FIG. 1 is a diagram showing an example of the structure of a conventional User Identity Module (UIM) system. A UIM application program 10 transmits a command to a UIM task module 50 in order to read data stored in a UIM card 100, or to write data to the UIM card 100, and receives the results of the command processing. A UIM adaptation layer 80 processes the command transmitted by the UIM task module 50 in cooperation with a UIM device driver 90. Further, the UIM adaptation layer 80 transmits the results of the command processing to the UIM task module. In this case, the scheme for transmitting the results to the UIM task module is a single window mode. The single window mode is executed so that, if the UIM task module transmits a single command, the command is transmitted to the UIM device driver 90 through the UIM adaptation layer 80, and the UIM device driver 90 transmits the results of the command processing to the UIM task module. That is, the single window mode means that the UIM task module 50 cannot transmit a subsequent command to the UIM device driver 90 until a series of procedures has terminated. Therefore, when a corresponding command must be executed several times, the corresponding command is transmitted after each response has been received; this operation degrades the performance of the system. In particular, the servers 80, 90 and 100 for providing SIM related services are typically 8/16-bit class low speed devices exhibiting a significantly lower performance than clients, thus deteriorating the entire performance of the system.

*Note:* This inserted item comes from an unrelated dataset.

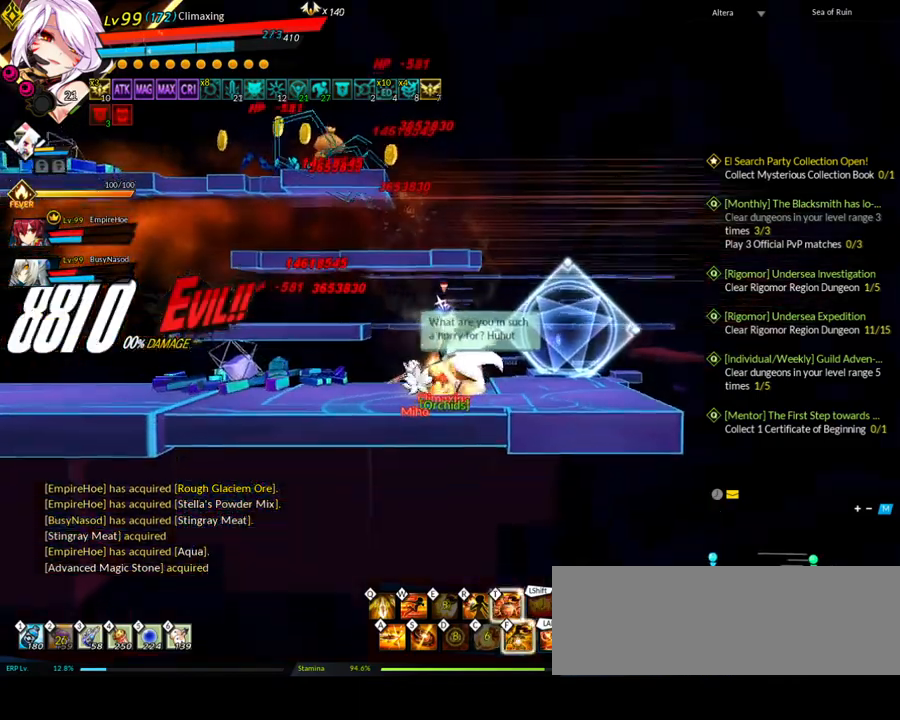
{"keys": ["right"], "events": [[150, "left", "up"], [150, "right", "down"], [283, "right", "up"], [367, "right", "down"]]}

FIG. 2 is a diagram showing a scheme for storing data in a conventional SIM card.
In the SIM card, data is stored in the form of a file called an Elementary File (EF), and the files have extensions such as Master File (MF), Dedicated File (DF) and Application DF (ADF). An MF is similar to a root directory, a DF denotes a sub-directory, and an ADF denotes the directory of an application program. A SIM standard defines the structure of MF, DF and ADF directories, and a user cannot change the directory structure. Data in the SIM card is stored in EF, which is an edge node, and the directory paths MF, DF and ADF do not contain information other than paths.
Therefore, in order to read or write data, all paths, MF, DF, ADF, and EF, on which the EF is located, are sequentially detected, and then data must be read from or written to a corresponding EF.

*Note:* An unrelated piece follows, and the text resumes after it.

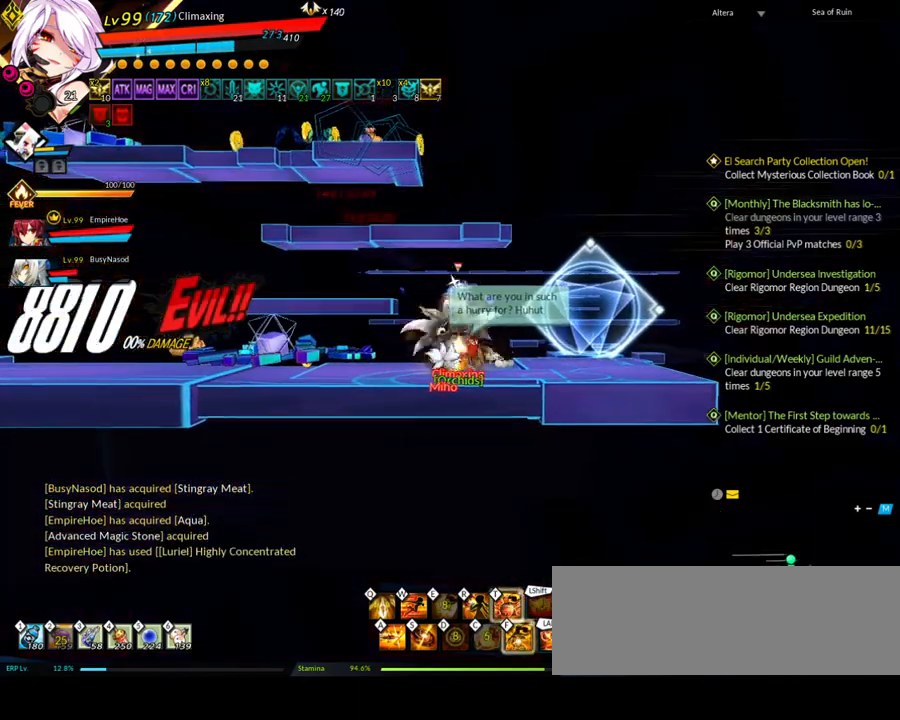
{"keys": ["right"], "events": [[100, "up", "down"], [200, "up", "up"], [283, "down", "down"], [467, "down", "up"]]}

FIGS. 3A to 3C are diagrams showing examples of a file structure constituting SIM data.
A file structure is composed of a header and a body which stores data. As schemes for configuring a body, there are the three methods of FIG. 3A to 3C. First, FIG. 3A shows a transparent EF, in which data is stored in the form of a single piece of block data. The transparent EF is used to store a series of bit streams, such as the text of a Short Messaging Service (SMS) message. FIG. 3B shows a linear fixed EF, in which a series of records are sequentially stored. FIG. 3C shows a cyclic EF, which is a cyclic data structure, in which a series of records are sequentially stored and the last record points to the first record.
FIG. 4 is a flowchart of a process of reading data from a conventional UIM module. An application 10, that is, an application program, requests specific service information at operation S101. A UIM task module 50 performs a series of tasks to obtain the service information. First, the UIM task module 50 transmits a command for selecting a MF to a device driver 90 at operation S102. This is because all information is placed under the MF, as in MF/DF1/DF2/EF. As a response to the command, the device driver 90 transmits location information about the MF and information about lower directories constituting the MF at operation S103. The UIM task module 50 selects a first DF based on the received information at operation S104. Further, the device driver 90 transmits information constituting a first DF at operation S105. The UIM task module 50 selects a second DF based on the information at operation S106. The device driver 90 also transmits information constituting the second DF at operation S107. The UIM task module 50 selects a specific EF including a desired service at operation S108. The device driver 90 transmits information about data constituting the EF at operation S109. The UIM task module 50 selects a certain record to be read, and transmits information about the EF and the record at operation S101. Further, the device driver 90 transmits record information in response to the received information at operation S111. This procedure is repeatedly performed until all of the information about records to be read has been obtained.
As shown in FIG. 4, four accesses are required to detect the location of the EF so as to read a piece of data. If a task of reading a piece of data frequently occurs, commands required to detect the location may increase overhead. Further, the single window mode causes a bottleneck phenomenon.
Therefore, a method and apparatus are required for searching for and managing the location of a file regardless of the path of the file.